Cheers from El Salvador.
 
Grilling a huge in NZ and Aussie for that matter,and so is smoking but generally fish .
I've had webers for years and cooked roasts and stuff on them and just doing research led me to experimenting with American style food.
I think it was mostly my love of ribs.
But in summing up BBQ wether it be American or Australasian style it's half about having a beer, relaxing and enjoying food with friends and family, we all grew up with that no matter where we come from
 
Well, I had been 'grilling' EU style, but once I got a taste of 'real BBQ' in TX I was hooked.

I had to wait 2 years till I finally got my hands on a Weber OTG from a local importer. I thought it too risky to buy from US and have it shipped (shipping damage).

Unfortunately I have to 'go places' to cook, I have no place to cook at our apartment, but I've managed about 10 cooks since June.
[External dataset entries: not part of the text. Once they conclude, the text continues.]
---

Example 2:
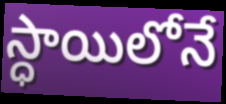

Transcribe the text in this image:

స్ధాయిలోనే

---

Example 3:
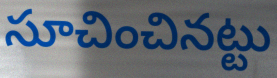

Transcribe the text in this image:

సూచించినట్టు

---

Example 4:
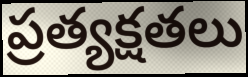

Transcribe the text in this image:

ప్రత్యక్షతలు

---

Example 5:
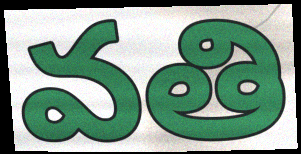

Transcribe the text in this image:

వతిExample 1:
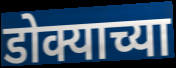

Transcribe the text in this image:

डोक्याच्या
Got ribs nailed, I've done one pork shoulder, would want to get back to that and get more like a Boston Butt type cut.

I wish I could get some brisket here...
 
Bbq in America originates from the slave days, which probably was around the same time or after that tradition started in the islands before the slaves get to the U.S. So America just made it famous. The same is true with comment above about Rock N Roll. Started in England, most of the legends came from there, but somehow people associate America with it.

Rock and roll started in England? Not trying to sidetrack, but could you expand on that?
 
Ok, you got me. I was thinking of Bowie, Stones, Beatles, and countless others, but I guess Muddy Waters and Lil Richard preceedes them.
Rock and roll started in England? Not trying to sidetrack, but could you expand on that?
 
I got turned on to bbq after attending a so-called "Rib Fest" in London Ontario about 20 years ago, and while I now understand that the fare at these vending events is considered by many to be sub-par, it did trigger my interest. After many boiled and burnt meals, I got more on-track after finding amazingribs.com and had the methodoligy explained better.

I've always been into 50's music and design, so the idea of charcoal grilling/Que'ing brings out the "Ward Cleaver" in my soul.

Thank you BBQ Brethren, for providing a safe place for those similarly afflicted to congregate!